Both Charset and DOCTYPE were borked due to logic errors. Now fixed, but the code is somewhat hairy so there could still be edge cases and it's likely to break again the next time someone futzes about in this part of the code. Anyone have ideas for a complete revamp of this code?
Still some issues: try for example http://www.hut.fi - HTTP Content-Type: text/html (no charset) - No <meta> element with a charset in markup - Not XML, no XML encoding. --> validator uses UTF-8. Shouldn't this be iso-8859-1 based on the "strong default" of HTTP?

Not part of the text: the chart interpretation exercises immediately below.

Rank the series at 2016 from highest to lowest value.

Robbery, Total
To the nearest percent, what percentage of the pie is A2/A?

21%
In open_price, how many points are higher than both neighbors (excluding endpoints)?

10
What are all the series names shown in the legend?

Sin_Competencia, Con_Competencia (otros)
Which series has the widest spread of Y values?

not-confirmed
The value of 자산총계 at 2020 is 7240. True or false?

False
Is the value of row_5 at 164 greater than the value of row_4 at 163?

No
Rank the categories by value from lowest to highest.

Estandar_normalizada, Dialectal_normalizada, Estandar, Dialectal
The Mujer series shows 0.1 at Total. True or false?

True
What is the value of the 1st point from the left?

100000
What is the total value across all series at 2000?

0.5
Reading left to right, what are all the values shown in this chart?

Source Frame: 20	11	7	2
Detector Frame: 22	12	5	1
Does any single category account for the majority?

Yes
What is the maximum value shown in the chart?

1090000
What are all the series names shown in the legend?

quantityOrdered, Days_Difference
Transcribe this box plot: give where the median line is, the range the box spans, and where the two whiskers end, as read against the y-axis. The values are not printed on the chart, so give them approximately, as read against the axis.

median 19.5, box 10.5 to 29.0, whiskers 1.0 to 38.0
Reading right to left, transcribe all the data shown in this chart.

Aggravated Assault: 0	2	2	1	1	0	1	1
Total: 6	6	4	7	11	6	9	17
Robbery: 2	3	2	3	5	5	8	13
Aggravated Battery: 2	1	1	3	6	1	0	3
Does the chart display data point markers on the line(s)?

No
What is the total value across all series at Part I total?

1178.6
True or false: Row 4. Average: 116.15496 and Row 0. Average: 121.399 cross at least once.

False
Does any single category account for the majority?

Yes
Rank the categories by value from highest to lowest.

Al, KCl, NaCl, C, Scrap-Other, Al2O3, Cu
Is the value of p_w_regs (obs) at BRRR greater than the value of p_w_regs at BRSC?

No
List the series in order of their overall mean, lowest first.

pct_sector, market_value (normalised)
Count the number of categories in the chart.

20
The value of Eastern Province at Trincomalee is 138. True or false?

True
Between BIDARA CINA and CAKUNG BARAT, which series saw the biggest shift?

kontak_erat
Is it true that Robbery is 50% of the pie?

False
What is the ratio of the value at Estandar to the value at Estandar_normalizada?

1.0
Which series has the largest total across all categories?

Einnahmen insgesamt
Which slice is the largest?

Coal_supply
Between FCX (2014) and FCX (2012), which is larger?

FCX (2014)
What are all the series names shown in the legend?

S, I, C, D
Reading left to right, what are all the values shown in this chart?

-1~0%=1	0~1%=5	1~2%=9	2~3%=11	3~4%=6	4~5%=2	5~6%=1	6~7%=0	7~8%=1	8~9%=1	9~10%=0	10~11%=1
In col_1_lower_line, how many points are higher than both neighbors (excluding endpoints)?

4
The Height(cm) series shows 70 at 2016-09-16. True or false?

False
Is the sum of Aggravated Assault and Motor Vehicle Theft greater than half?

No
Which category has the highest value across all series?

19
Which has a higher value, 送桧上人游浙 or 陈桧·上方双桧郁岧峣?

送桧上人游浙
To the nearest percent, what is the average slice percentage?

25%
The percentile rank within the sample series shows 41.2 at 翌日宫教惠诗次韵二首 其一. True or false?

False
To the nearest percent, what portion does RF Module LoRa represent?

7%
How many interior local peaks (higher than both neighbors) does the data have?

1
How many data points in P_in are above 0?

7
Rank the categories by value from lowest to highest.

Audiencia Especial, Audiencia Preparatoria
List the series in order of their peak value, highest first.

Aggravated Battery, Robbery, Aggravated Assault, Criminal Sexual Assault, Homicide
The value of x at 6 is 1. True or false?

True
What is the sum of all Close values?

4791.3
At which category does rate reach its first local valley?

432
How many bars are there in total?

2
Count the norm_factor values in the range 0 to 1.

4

cf. Comment #3 "Shouldn't this be iso-8859-1 based on the "strong default" of HTTP?" No. As we've been over a gazillion and one times on w-v, the HTML Recs have seen fit to override the HTTP RFC making it impossible to conform with both standards at the same time. Given the mess this issues is in, we're erring to the side 1) obeying the W3C Recs since we're a W3C hosted service, and 2) to promote UNICODE over limited legacy charsets. This is not ideal, but the best we can do under the circumstances. If you have specific proposed changes (other than changing the default to ISO-8859-1) please outline them (warn about the fallback perhaps?). Otherwise, please close this bug.
Correct me if I'm wrong: I don't know where the conflict between the specs in the situation outlined in comment 3 is. AFAIK, one of the specs has a "strong default", the other (speaking HTML here, not X(HT)ML) does not have any default. FWIW, I disagree with bluntly acting against the HTTP spec _when not necessary_. Anyway, we already have warnings about not being able to find a character encoding to use in the validator code. Why aren't those shown in this case? In which cases they are shown, then? I think the warnings should be shown no matter what charset we choose if none is explicitly specified. In addition if we choose to use UTF-8 in these cases for which the reasoning is not at all obvious IMO, a blurb/statement about it needs to be included in the documentation.
cf. Comment #5; HTTP specifies that the absence of a charset parameter in the Content-Type field means a default of ISO-8859-1. The HTML 4.01 Recommendation says something along the lines of "This has turned out to be sub-optimal. You should disregard this and default to UTF-8 instead." IOW, when no other charset information is present -- including any defaults implied from an XML Content-Type -- we can pick either ISO-8859-1 or UTF-8 depending on whether we choose to listen to the IETF or the W3C. After many (*many*) discussions on w-v we've ended up listening to the W3C. As for why there is no warning in the case outlined in Comment #3, this is due to the page generating a fatal error. The exception handler is conservative in what it tries to spit out because fatal errors usually occur too early and the datastructures are in a garbage state. I'll look into whether we can fix it in this particular case.
Ok, I've added the accumulated warnings to the output for all cases that the metadata table is also output for. I think the initialization state for &add_table and &add_warning is the same at that stage. Should should be up on qa-dev now; try it on hut.fi and let me know if it does the job.
HTML 4.01 actually says do what you want, but do not default to ISO-8859-1 blindly as that would fail in many situations. The specification mentions UTF-8 only as an example for common encodings and in the section on how to handle illegal URIs. If we do not attempt to be clever, ISO-8859-1 makes the most sense among possible default encodings, as there are most likely more ISO-8859- 1 documents than UTF-8 documents which do not declare any encoding on the web.
As mentioned, this has been discussed, at length, on several occasions on w-v. Bugzilla is not the place to take this discussion up again, and 0.6.6 is not the target for revisiting this issue. Closing this bug as FIXED; lets hash this out on the list and iff necessary make any changes with a target of 0.7.
Now that the warnings are visible, the fallback is a lot less confusing; good enough for 0.6.6 IMO.